I’ve seen there’s a danger that [the NHS and local government] can caricature each other.
I think it’s vital to put some money into prevention as well, so we create systems that can address things like social isolation, loneliness; improve physical activity, improve social connection, improve healthy eating, and address things like mental health issues before they arise.
As Foundation Trusts, we should be funding that, not just relying on the government to form separate funding streams. This is what Bolton NHS Trust is doing at the moment – we are looking at diverting money into social care to help people leave our hospitals. At the moment we have five wards that are full of beds of people who are ready to leave but cannot because the social care system is so underfunded and understaffed.
we have five wards that are full of beds of people who are ready to leave but cannot because the social care system is so underfunded and understaffed
The creation of the ICS has been quite unusual for the NHS. It’s not been a set of rules, it’s been guidance. It’s almost a test of the maturity of your local partnership. I was involved in some of the workshops, helping to put the guidance together, and what we said very clearly was, ‘don’t over prescribe’. Don’t make it so heavy on guidance that you squeeze any innovation out of it” We don’t want long, complicated vision documents that don’t make sense to people. And we shouldn’t be asking people, What do you think of this that we’ve already prepared? It would start with: Look, we’ve got a problem. We’ve got a huge rise in demand, we’ve got reducing resources in real terms, we’ve got pressures on the workforce. How can we work differently with you?
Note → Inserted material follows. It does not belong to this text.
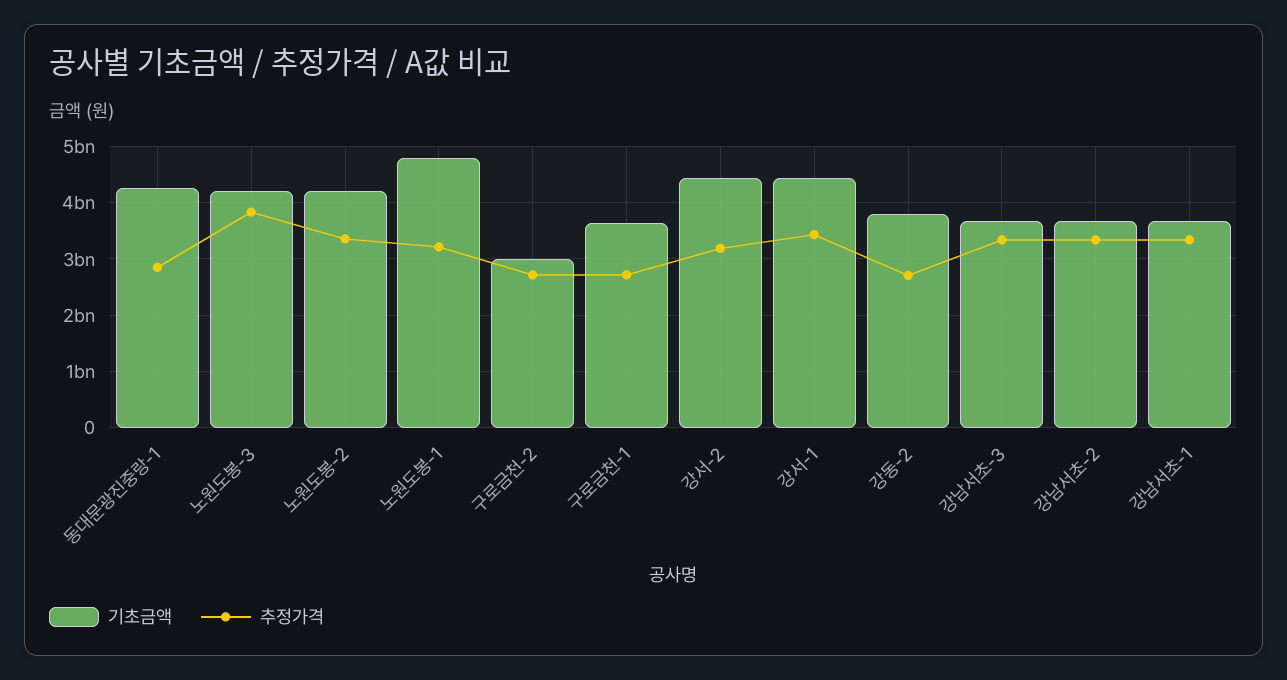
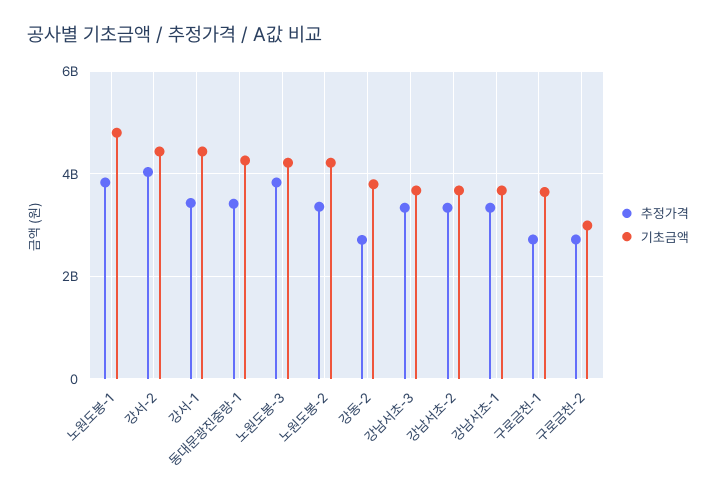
추정가격, 동대문광진중랑-1: 2800000000 -> 3400000000
추정가격, 노원도봉-1: 3200000000 -> 3800000000
추정가격, 강서-2: 3200000000 -> 4000000000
The new ICP engagement paper reinforces the vital role of Integrated Care Partnerships, which will sit at the local level within each ICS. In the spirit of flexibility and co-production, the paper does not dictate how each ICP should work, but reflects on conversations across local government and the NHS about the reforms’ expectations and whether they are being met so far.
Key to this is a discussion around the expectation that ICPs will involve local people and communities in their work, particularly in the development of their new integrated care strategies. The paper finds strong support for this, along with questions about quite how this would be done, by whom, and whether bodies like local Healthwatch organisations would be resourced enough to fulfill a greater collaborative role.
What would healthcare under the ICS look like, if these reforms meant a real shift towards collaboration, prevention and community power? There would be fewer handoffs between different bits of the system. More seamless care and support. Patients would be more listened to. There would be more focus on prevention. There would be lots of community activities to take part in, making sure people are not isolated and are keeping themselves physically and mentally well. They would get seen sooner by their GP, and they would get quicker referrals. And there would be better clinical outcomes.
The ICP engagement summary was published on 23 March. It seeks to inform and shape conversations taking place across England, aiding local areas to find the arrangements that suit their populations and circumstances. It forms part of an ongoing process of engaging, listening and supporting which will continue up until the establishment of integrated care partnerships and beyond.